IDF Denies Azaria Case a Morale Breaker
| March 1, 2017A day after a military court sentenced Elor Azaria to 18 months in prison and demoted him to private for the shooting death of an Arab terrorist in Hebron last Purim IDF chief of staff Gadi Eisenkot found himself on the defensive in the Knesset. Lawmakers charged that pre-trial comments by top military officials prejudiced the case against Azaria and his arrest and conviction have shaken the fighting spirit of the IDF.
Eisenkot told the Knesset Foreign Affairs and Defense Committee that the military system acted “fairly” with the soldier and his family and rejected outside pressure to pardon Azaria or commute his sentence.
“There is an organized process and it needs to happen within the army and not in public or here in the Knesset” said Eisenkot who denied any interference with the legal proceedings and instead accused certain Knesset members of playing politics with the case.

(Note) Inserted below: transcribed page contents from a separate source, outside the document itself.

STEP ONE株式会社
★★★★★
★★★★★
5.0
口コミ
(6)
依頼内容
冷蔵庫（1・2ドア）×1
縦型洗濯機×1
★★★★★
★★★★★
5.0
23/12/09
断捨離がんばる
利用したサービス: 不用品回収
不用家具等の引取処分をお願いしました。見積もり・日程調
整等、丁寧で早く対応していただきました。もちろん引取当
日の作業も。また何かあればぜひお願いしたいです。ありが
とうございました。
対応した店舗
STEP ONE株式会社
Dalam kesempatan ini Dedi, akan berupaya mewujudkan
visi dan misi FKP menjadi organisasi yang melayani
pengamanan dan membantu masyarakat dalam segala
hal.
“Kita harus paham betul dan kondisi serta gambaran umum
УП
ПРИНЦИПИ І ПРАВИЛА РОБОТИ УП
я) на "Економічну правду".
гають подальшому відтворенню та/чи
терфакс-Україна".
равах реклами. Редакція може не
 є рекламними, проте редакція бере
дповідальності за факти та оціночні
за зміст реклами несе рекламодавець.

Aside from Azaria’s fate the Knesset committee confronted Eisenkot with an internal report by the IDF’s Department of Behavioral Sciences showing that just 41 percent of combat soldiers think they will receive IDF support and backing if they make a mistake on the battlefield.
Eisenkot rejected this out of hand: “Since the Azaria incident there have been 200 incidents in which soldiers fired weapons and in each case the soldiers were not affected and acted appropriately”

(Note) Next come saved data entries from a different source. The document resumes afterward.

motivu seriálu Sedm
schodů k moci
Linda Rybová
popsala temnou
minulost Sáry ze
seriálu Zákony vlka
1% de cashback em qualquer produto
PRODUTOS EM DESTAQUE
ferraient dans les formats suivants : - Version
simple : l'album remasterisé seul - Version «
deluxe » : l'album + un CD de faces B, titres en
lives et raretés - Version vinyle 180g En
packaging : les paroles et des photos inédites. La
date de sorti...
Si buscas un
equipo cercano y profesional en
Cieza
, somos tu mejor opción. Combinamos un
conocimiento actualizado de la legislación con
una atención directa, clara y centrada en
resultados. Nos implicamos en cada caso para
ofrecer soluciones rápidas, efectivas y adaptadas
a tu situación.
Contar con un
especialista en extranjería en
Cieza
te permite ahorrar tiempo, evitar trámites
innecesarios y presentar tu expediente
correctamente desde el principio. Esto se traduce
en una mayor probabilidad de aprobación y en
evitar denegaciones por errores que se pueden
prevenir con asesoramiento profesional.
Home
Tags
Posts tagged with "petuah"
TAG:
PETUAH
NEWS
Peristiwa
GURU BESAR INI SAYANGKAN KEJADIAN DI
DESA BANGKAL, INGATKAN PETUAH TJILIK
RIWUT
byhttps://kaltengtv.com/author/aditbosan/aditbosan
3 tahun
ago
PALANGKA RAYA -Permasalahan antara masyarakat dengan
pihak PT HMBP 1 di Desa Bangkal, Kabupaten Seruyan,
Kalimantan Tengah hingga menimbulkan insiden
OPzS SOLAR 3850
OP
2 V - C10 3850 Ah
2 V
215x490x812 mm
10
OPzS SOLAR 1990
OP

However Amos Harel military correspondent for Ha’aretz has written recently that the Azaria case is very much the conversation when high-ranking officers visit combat units. While the consensus among combat soldiers is that Azaria erred in killing a prone motionless terrorist they were appalled at the harsh condemnations that rained down on him by his superiors and that he was brought into court handcuffed for his first hearing.
Now that the Azaria ruling has come down soldiers are expecting a clear statement as to what the army expects of them in the field and how it will react in cases where they deviate from orders.

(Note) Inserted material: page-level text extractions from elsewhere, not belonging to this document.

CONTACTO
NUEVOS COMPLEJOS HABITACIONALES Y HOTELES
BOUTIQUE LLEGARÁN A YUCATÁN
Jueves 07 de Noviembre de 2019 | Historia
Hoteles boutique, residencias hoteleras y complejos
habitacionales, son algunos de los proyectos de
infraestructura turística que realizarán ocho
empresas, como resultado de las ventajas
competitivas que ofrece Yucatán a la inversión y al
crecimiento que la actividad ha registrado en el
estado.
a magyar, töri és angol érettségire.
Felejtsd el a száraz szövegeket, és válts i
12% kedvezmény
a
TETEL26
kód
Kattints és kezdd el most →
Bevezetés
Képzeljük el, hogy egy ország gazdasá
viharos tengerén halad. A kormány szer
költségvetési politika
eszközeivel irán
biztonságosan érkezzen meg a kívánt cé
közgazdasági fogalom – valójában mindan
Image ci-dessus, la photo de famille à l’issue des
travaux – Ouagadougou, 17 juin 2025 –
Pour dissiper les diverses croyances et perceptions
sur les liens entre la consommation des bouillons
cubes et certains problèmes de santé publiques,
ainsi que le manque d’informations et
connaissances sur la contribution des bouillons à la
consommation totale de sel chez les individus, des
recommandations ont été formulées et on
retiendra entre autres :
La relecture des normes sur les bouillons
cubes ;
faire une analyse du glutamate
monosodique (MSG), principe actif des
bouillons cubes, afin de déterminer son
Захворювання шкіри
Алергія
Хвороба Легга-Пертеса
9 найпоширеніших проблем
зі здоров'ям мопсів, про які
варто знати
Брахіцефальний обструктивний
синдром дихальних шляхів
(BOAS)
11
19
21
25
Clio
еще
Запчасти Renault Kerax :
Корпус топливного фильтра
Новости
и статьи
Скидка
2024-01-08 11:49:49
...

Still the IDF stands by the sentence in part because the conviction vindicates the IDF’s determination that Azaria’s act contravened IDF values. The sentence also serves to strengthen the IDF’s image as an ethical army. Despite the UN Human Rights Commission’s criticism of the sentence which it said was light the IDF’s conviction of one of its own will keep the International Criminal Court in The Hague from intervening.
Only President Reuven Rivlin has the power to pardon Azaria but IDF Major-General Roni Numa chief of the IDF Central Command can decide to commute the sentence or factor in the time already served. A recent poll showed that 67% of the Israeli public believes Azaria should be pardoned.